───── DATA FOR THIS EXERCISE ─────

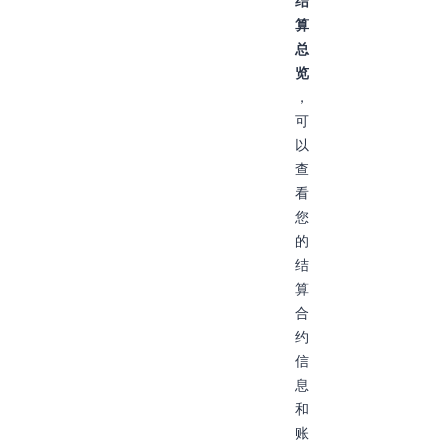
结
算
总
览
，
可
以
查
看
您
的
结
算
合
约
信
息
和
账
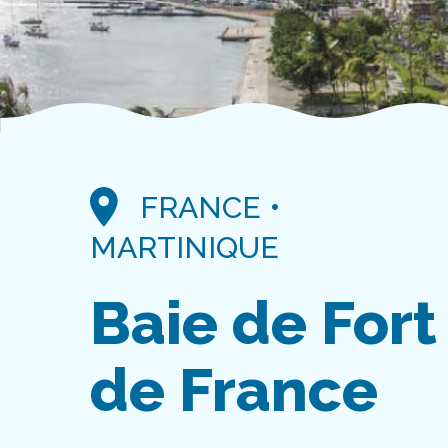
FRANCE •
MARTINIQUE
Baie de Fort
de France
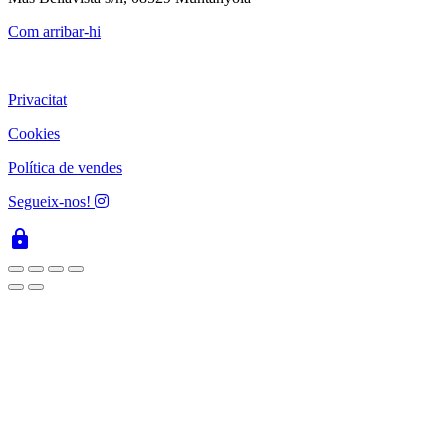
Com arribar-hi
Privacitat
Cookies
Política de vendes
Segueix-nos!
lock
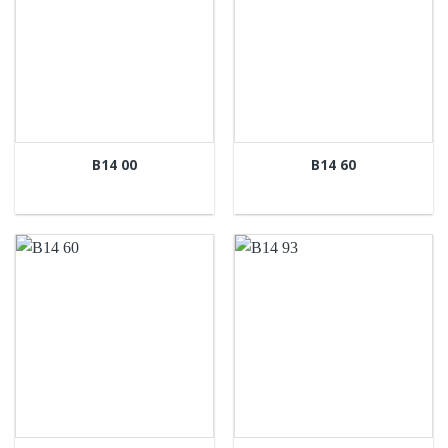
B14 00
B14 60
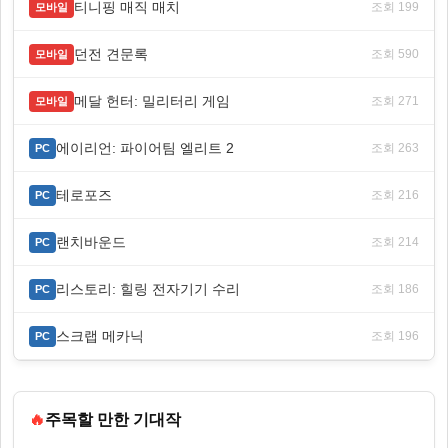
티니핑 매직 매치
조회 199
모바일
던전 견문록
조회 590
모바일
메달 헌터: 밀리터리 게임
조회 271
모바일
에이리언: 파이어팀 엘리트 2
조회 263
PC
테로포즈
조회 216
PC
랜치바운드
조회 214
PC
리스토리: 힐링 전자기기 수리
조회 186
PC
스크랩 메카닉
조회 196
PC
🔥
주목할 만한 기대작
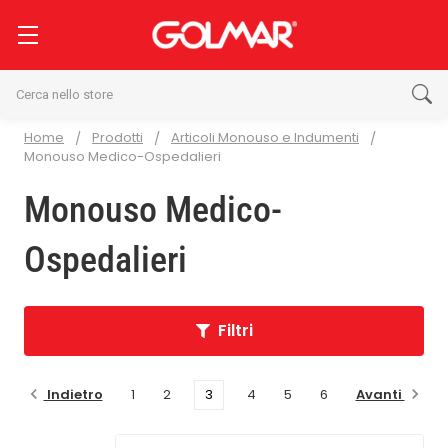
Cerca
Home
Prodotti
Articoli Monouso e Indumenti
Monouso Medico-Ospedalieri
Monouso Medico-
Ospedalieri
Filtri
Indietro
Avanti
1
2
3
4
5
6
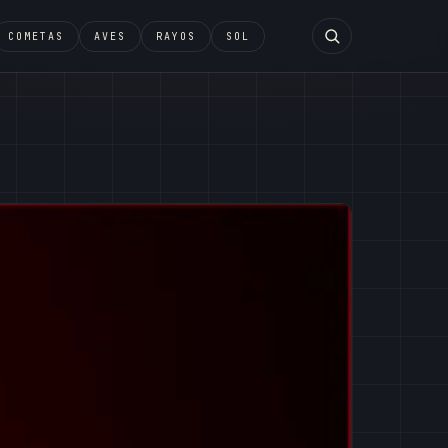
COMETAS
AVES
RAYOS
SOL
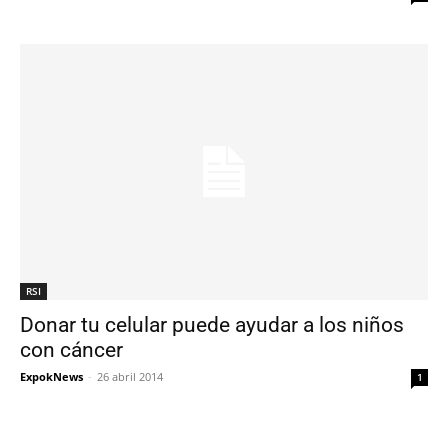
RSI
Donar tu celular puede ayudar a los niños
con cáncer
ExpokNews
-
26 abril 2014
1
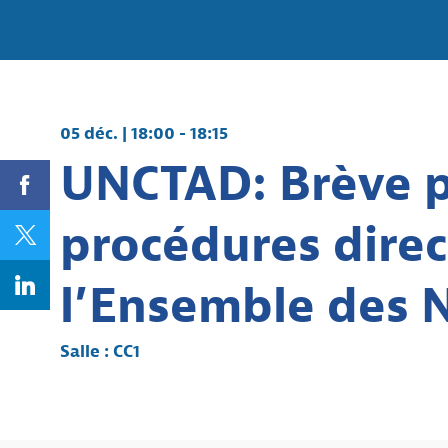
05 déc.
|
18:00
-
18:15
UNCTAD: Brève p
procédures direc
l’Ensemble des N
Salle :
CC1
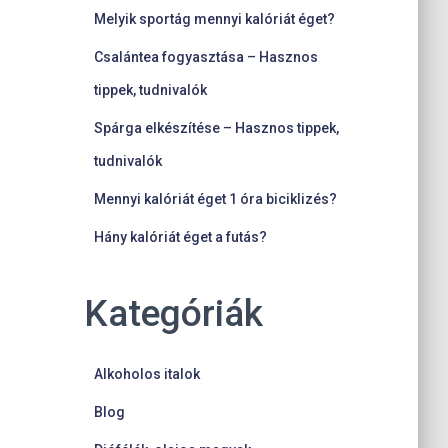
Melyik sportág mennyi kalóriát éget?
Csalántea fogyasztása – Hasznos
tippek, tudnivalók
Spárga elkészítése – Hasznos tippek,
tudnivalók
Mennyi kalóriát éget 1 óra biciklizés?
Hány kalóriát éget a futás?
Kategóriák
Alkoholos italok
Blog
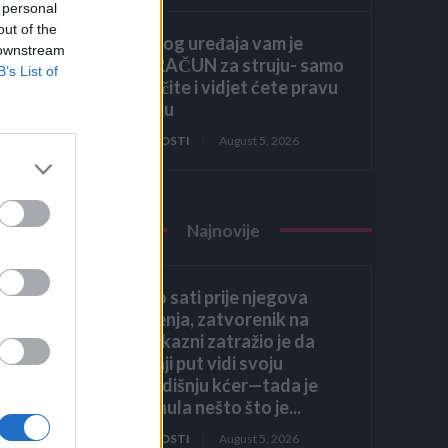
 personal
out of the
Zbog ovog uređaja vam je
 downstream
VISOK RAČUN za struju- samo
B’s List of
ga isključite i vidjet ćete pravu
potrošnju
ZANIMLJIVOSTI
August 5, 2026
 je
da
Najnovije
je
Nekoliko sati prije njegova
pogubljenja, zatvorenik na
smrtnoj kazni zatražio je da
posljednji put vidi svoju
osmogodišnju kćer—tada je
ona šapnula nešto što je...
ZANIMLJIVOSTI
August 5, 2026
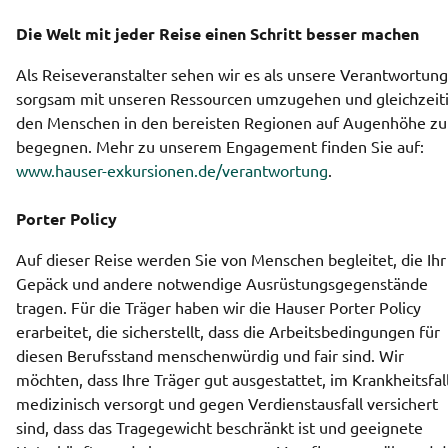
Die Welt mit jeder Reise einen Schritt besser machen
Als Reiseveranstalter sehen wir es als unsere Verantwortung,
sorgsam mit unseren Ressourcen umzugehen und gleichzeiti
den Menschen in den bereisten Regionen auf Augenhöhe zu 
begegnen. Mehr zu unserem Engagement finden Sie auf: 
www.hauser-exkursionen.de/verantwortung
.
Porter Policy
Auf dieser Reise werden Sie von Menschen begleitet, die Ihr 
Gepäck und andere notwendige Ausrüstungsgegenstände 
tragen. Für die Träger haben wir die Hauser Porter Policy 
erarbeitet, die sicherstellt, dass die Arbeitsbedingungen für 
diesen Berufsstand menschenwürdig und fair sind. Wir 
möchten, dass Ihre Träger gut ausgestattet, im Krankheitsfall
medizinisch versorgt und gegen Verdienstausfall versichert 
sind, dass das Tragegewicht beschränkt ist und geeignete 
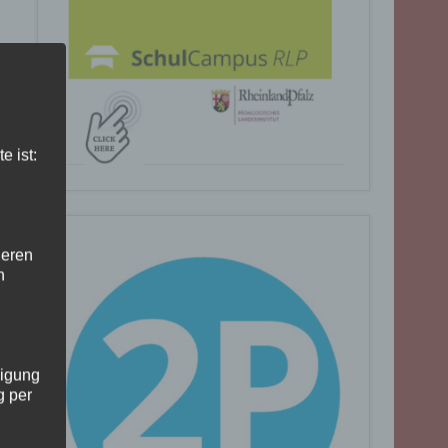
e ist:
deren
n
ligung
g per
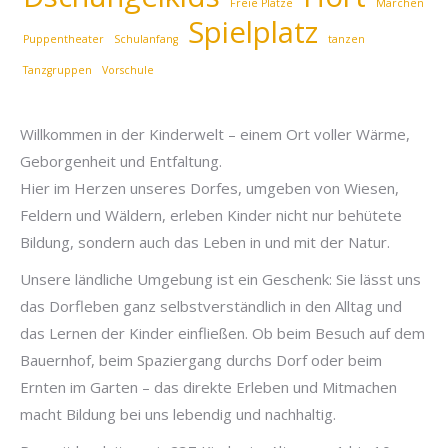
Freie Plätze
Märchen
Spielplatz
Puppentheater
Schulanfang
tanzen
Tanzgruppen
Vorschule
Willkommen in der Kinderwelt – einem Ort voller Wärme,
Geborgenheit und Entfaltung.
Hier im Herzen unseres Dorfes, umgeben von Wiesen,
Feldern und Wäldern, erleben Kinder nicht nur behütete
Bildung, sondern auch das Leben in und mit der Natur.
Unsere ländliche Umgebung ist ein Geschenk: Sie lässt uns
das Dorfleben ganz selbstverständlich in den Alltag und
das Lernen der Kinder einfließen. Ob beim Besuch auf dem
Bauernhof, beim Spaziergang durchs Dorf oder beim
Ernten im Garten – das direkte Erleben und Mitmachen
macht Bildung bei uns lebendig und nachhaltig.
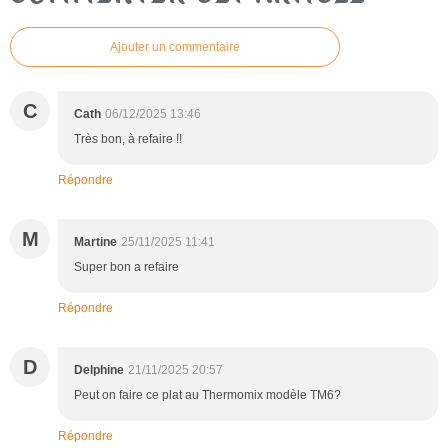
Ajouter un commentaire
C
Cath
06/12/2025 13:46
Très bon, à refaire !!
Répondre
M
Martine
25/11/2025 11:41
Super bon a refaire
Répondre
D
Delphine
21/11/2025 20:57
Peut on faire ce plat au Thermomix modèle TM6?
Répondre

─────

§ WRITTEN TASK:
Reproduce the lines of the listing from the line containing "Freie Plätze" through the end of the listing, with both ends included. Leave the pictures out of your answer.

§ SOLUTION FOR THIS EXERCISE:
Freie Plätze
Märchen
Spielplatz
Puppentheater
Schulanfang
tanzen
Tanzgruppen
Vorschule
Willkommen in der Kinderwelt – einem Ort voller Wärme,
Geborgenheit und Entfaltung.
Hier im Herzen unseres Dorfes, umgeben von Wiesen,
Feldern und Wäldern, erleben Kinder nicht nur behütete
Bildung, sondern auch das Leben in und mit der Natur.
Unsere ländliche Umgebung ist ein Geschenk: Sie lässt uns
das Dorfleben ganz selbstverständlich in den Alltag und
das Lernen der Kinder einfließen. Ob beim Besuch auf dem
Bauernhof, beim Spaziergang durchs Dorf oder beim
Ernten im Garten – das direkte Erleben und Mitmachen
macht Bildung bei uns lebendig und nachhaltig.
Ajouter un commentaire
C
Cath
06/12/2025 13:46
Très bon, à refaire !!
Répondre
M
Martine
25/11/2025 11:41
Super bon a refaire
Répondre
D
Delphine
21/11/2025 20:57
Peut on faire ce plat au Thermomix modèle TM6?
Répondre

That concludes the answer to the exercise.